[Saved entries]
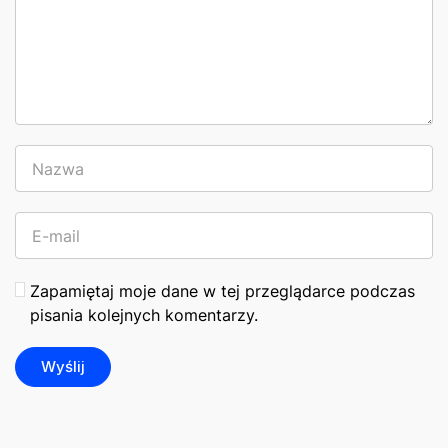
Zapamiętaj moje dane w tej przeglądarce podczas
pisania kolejnych komentarzy.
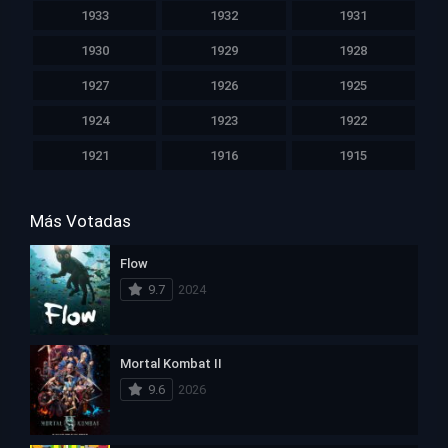
1933
1932
1931
1930
1929
1928
1927
1926
1925
1924
1923
1922
1921
1916
1915
Más Votadas
Flow
9.7
2024
Mortal Kombat II
9.6
2026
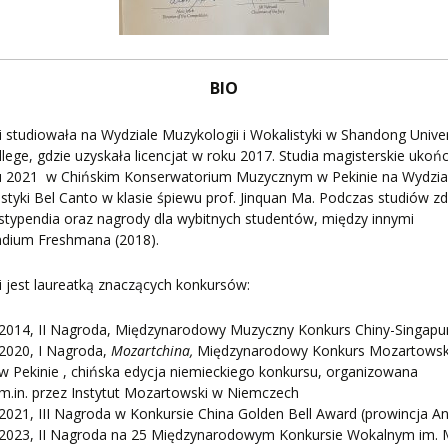
BIO
 studiowała na Wydziale Muzykologii i Wokalistyki w Shandong Univer
llege, gdzie uzyskała licencjat w roku 2017. Studia magisterskie ukoń
u 2021
w Chińskim Konserwatorium Muzycznym w Pekinie na Wydzia
styki Bel Canto w klasie śpiewu prof. Jinquan Ma. Podczas studiów z
 stypendia oraz nagrody dla wybitnych studentów, między innymi
ndium Freshmana (2018).
 jest laureatką znaczących konkursów:
2014, II Nagroda, Międzynarodowy Muzyczny Konkurs Chiny-Singapu
2020, I Nagroda,
Mozartchina,
Międzynarodowy Konkurs Mozartowsk
w Pekinie , chińska edycja niemieckiego konkursu, organizowana
m.in. przez Instytut Mozartowski w Niemczech
2021, III Nagroda w Konkursie China Golden Bell Award (prowincja An
2023, II Nagroda na 25 Międzynarodowym Konkursie Wokalnym im. 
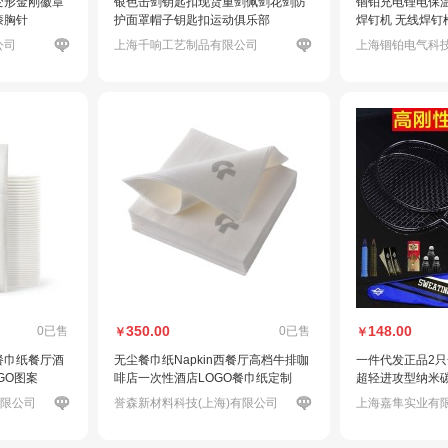
变形金刚徽章
银色击剑钥匙扣现货重剑佩剑花剑防
锢铂充电锂电保温
漆胸针
护面罩帽子钥匙扣运动俱乐部
焊钉机 无线焊钉
公司
上海千响工艺制品有限公司
上海锢铂电气科
350.00
148.00
0已售
0已售
￥
￥
餐巾纸餐厅酒
无尘餐巾纸Napkin西餐厅高档牛排咖
一件代发正品2
GO图案
啡店一次性酒店LOGO餐巾纸定制
超轻进攻型纳米碳
有限公司
誉森新材料科技(上海)有限公司
上海嘉隼实业有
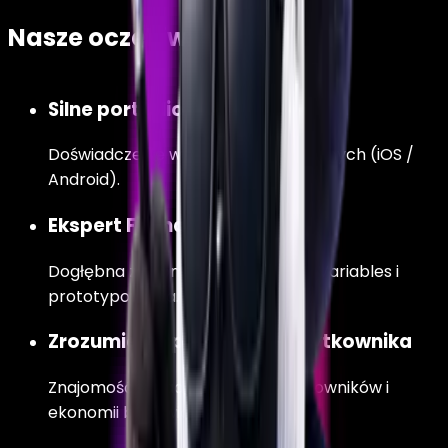
Nasze oczekiwania
Silne portfolio
Doświadczenie w produktach mobilnych (iOS /
Android).
Ekspert Figma
Dogłębna znajomość Auto Layout, Variables i
prototypowania.
Zrozumienie psychologii użytkownika
Znajomość zasad zachowań użytkowników i
ekonomii behawioralnej.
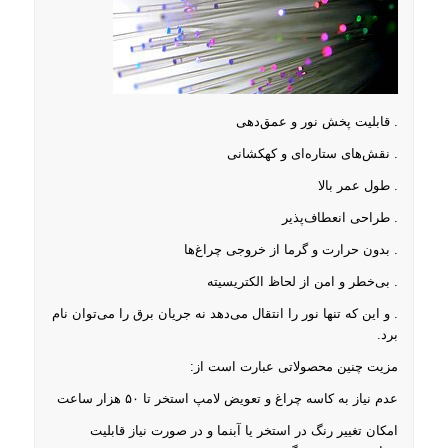
. قابلیت پخش نور و عمق‌دهی
. نقش‌های ستاره‌ای و کهکشانی
. طول عمر بالا
. طراحی انعطاف‌پذیر
. بدون حرارت و گرما از خروجی چراغ‌ها
. بی‌خطر و امن از لحاظ الکتریسیته
. و این که تنها نور را انتقال می‌دهد نه جریان برق را می‌توان نام
برد.
مزیت چنین محصولاتی عبارت است از:
عدم نیاز به کاسه چراغ و تعویض لامپ استخر تا ۵۰ هزار ساعت
امکان تغییر رنگ در استخر یا آبنما و در صورت نیاز قابلیت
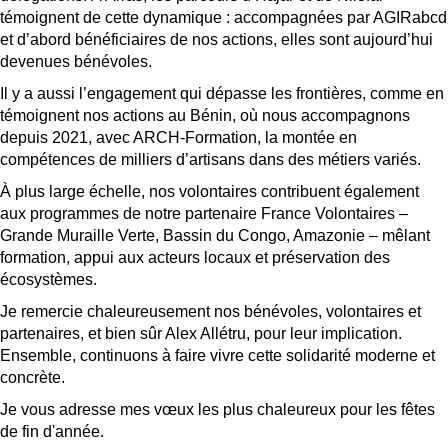
témoignent de cette dynamique : accompagnées par AGIRabcd
et d’abord bénéficiaires de nos actions, elles sont aujourd’hui
devenues bénévoles.
Il y a aussi l’engagement qui dépasse les frontières, comme en
témoignent nos actions au Bénin, où nous accompagnons
depuis 2021, avec ARCH-Formation, la montée en
compétences de milliers d’artisans dans des métiers variés.
À plus large échelle, nos volontaires contribuent également
aux programmes de notre partenaire France Volontaires –
Grande Muraille Verte, Bassin du Congo, Amazonie – mêlant
formation, appui aux acteurs locaux et préservation des
écosystèmes.
Je remercie chaleureusement nos bénévoles, volontaires et
partenaires, et bien sûr Alex Allétru, pour leur implication.
Ensemble, continuons à faire vivre cette solidarité moderne et
concrète.
Je vous adresse mes vœux les plus chaleureux pour les fêtes
de fin d'année.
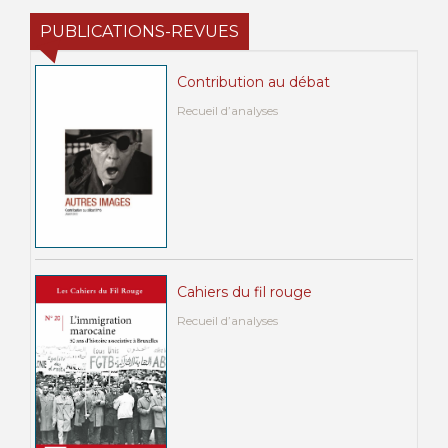
PUBLICATIONS-REVUES
Contribution au débat
Recueil d’analyses
Cahiers du fil rouge
Recueil d’analyses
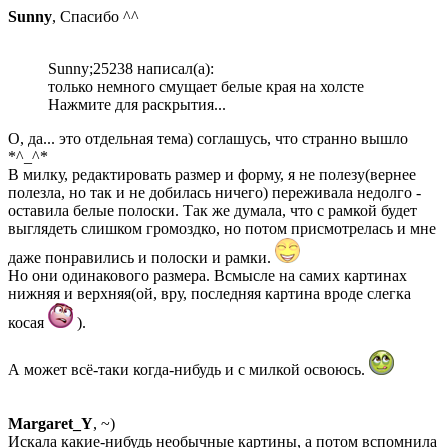
Sunny
, Спасибо ^^
Sunny;25238 написал(а):
только немного смущает белые края на холсте
Нажмите для раскрытия...
О, да... это отдельная тема) соглашусь, что странно вышло
*^_^*
В милку, редактировать размер и форму, я не полезу(вернее
полезла, но так и не добилась ничего) переживала недолго -
оставила белые полоски. Так же думала, что с рамкой будет
выглядеть слишком громоздко, но потом присмотрелась и мне
даже понравились и полоски и рамки.
Но они одинакового размера. Всмысле на самих картинах
нижняя и верхняя(ой, вру, последняя картина вроде слегка
косая
).
А может всё-таки когда-нибудь и с милкой освоюсь.
Margaret_Y
, ~)
Искала какие-нибудь необычные картины, а потом вспомнила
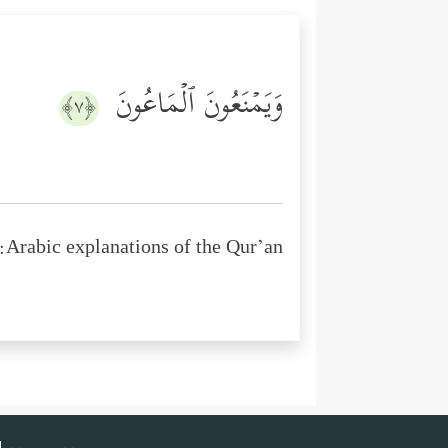
وَیَمۡنَعُونَ ٱلۡمَاعُونَ
﴿٧﴾
Arabic explanations of the Qur’an:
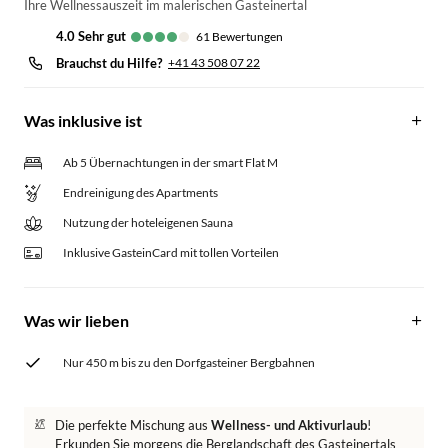
Ihre Wellnessauszeit im malerischen Gasteinertal
4.0
sehr gut
61
Bewertungen
Brauchst du Hilfe?
+41 43 508 07 22
Was inklusive ist
Ab 5 Übernachtungen in der smart Flat M
Endreinigung des Apartments
Nutzung der hoteleigenen Sauna
Inklusive GasteinCard mit tollen Vorteilen
Was wir lieben
Nur 450 m bis zu den Dorfgasteiner Bergbahnen
Die perfekte Mischung aus
Wellness- und Aktivurlaub
!
Erkunden Sie morgens die Berglandschaft des Gasteinertals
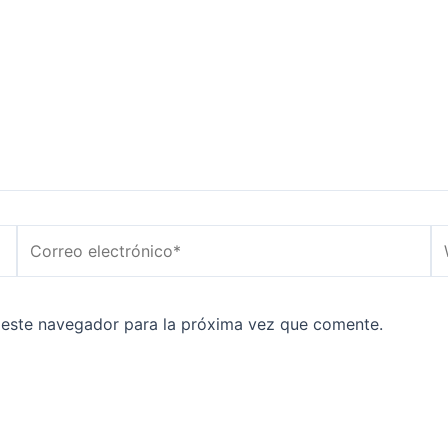
Correo
W
electrónico*
 este navegador para la próxima vez que comente.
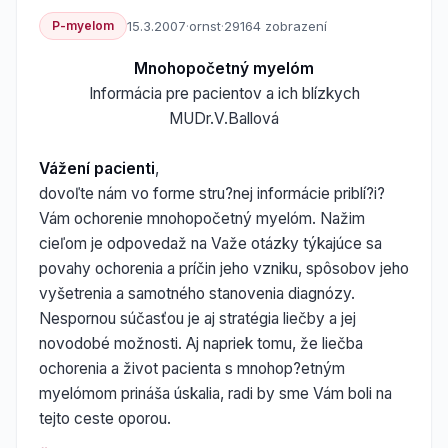
P-myelom
15.3.2007
·
ornst
·
29164 zobrazení
Mnohopočetný myelóm
Informácia pre pacientov a ich blízkych
MUDr.V.Ballová
Vážení pacienti
,
dovoľte nám vo forme stru?nej informácie priblí?i?
Vám ochorenie mnohopočetný myelóm. Nažim
cieľom je odpovedaž na Važe otázky týkajúce sa
povahy ochorenia a príčin jeho vzniku, spôsobov jeho
vyšetrenia a samotného stanovenia diagnózy.
Nespornou súčasťou je aj stratégia liečby a jej
novodobé možnosti. Aj napriek tomu, že liečba
ochorenia a život pacienta s mnohop?etným
myelómom prináša úskalia, radi by sme Vám boli na
tejto ceste oporou.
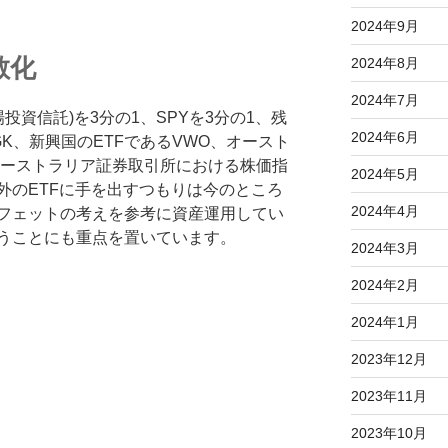
2024年9月
散化
2024年8月
2024年7月
上場投資信託)を3分の1、SPYを3分の1、残
2024年6月
GK、新興国のETFであるVWO、オースト
0(オーストラリア証券取引所における株価指
2024年5月
外のETFに手を出すつもりは今のところ
2024年4月
フェットの考えを参考に資産運用してい
うことにも重点を置いています。
2024年3月
2024年2月
2024年1月
2023年12月
2023年11月
2023年10月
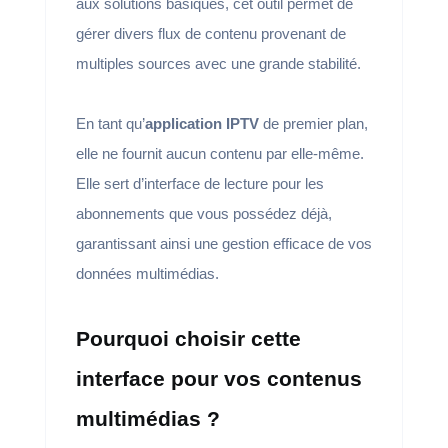
aux solutions basiques, cet outil permet de
gérer divers flux de contenu provenant de
multiples sources avec une grande stabilité.
En tant qu’
application IPTV
de premier plan,
elle ne fournit aucun contenu par elle-même.
Elle sert d’interface de lecture pour les
abonnements que vous possédez déjà,
garantissant ainsi une gestion efficace de vos
données multimédias.
Pourquoi choisir cette
interface pour vos contenus
multimédias ?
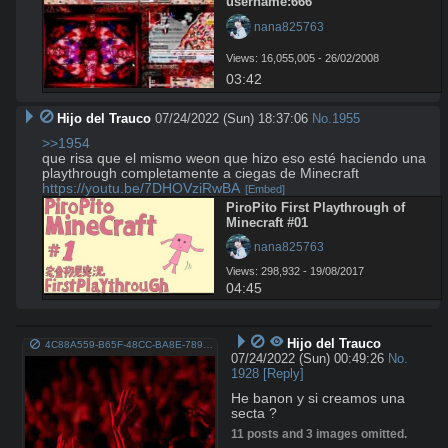
username:666
 nana825763
Views: 16,055,005 - 26/02/2008
03:42
Hijo del Trauco
07/24/2022 (Sun) 18:37:06
No.
1955
>>1954
que risa que el mismo weon que hizo eso esté haciendo una 
https://youtu.be/7DHOVziRwBA
[Embed]
PiroPito First Playthrough of 
Minecraft #01
 nana825763
Views: 298,932 - 19/08/2017
04:45
Hijo del Trauco
4C88A559-B65F-48CC-BA8E-789B2210AA6E.jpeg
07/24/2022 (Sun) 00:49:26
No.
1928
[Reply]
He banon y si creamos una 
secta ?
11 posts and 3 images omitted.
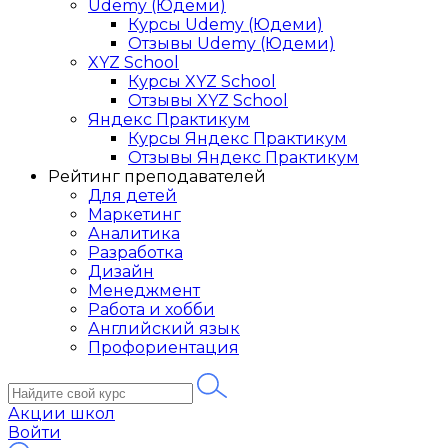
Udemy (Юдеми)
Курсы Udemy (Юдеми)
Отзывы Udemy (Юдеми)
XYZ School
Курсы XYZ School
Отзывы XYZ School
Яндекс Практикум
Курсы Яндекс Практикум
Отзывы Яндекс Практикум
Рейтинг преподавателей
Для детей
Маркетинг
Аналитика
Разработка
Дизайн
Менеджмент
Работа и хобби
Английский язык
Профориентация
Акции школ
Войти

Problem requirements: Put every line of the entries above, from the line with "username:666" through the end of the entries, into a JSON list of strings, one string per line. Skip blank lines and leave the pictures out.

Finished task:
[
  "username:666",
  " nana825763",
  "Views: 16,055,005 - 26/02/2008",
  "03:42",
  "Hijo del Trauco",
  "07/24/2022 (Sun) 18:37:06",
  "No.",
  "1955",
  ">>1954",
  "que risa que el mismo weon que hizo eso esté haciendo una ",
  "https://youtu.be/7DHOVziRwBA",
  "[Embed]",
  "PiroPito First Playthrough of ",
  "Minecraft #01",
  " nana825763",
  "Views: 298,932 - 19/08/2017",
  "04:45",
  "Hijo del Trauco",
  "4C88A559-B65F-48CC-BA8E-789B2210AA6E.jpeg",
  "07/24/2022 (Sun) 00:49:26",
  "No.",
  "1928",
  "[Reply]",
  "He banon y si creamos una ",
  "secta ?",
  "11 posts and 3 images omitted.",
  "Udemy (Юдеми)",
  "Курсы Udemy (Юдеми)",
  "Отзывы Udemy (Юдеми)",
  "XYZ School",
  "Курсы XYZ School",
  "Отзывы XYZ School",
  "Яндекс Практикум",
  "Курсы Яндекс Практикум",
  "Отзывы Яндекс Практикум",
  "Рейтинг преподавателей",
  "Для детей",
  "Маркетинг",
  "Аналитика",
  "Разработка",
  "Дизайн",
  "Менеджмент",
  "Работа и хобби",
  "Английский язык",
  "Профориентация",
  "Акции школ",
  "Войти"
]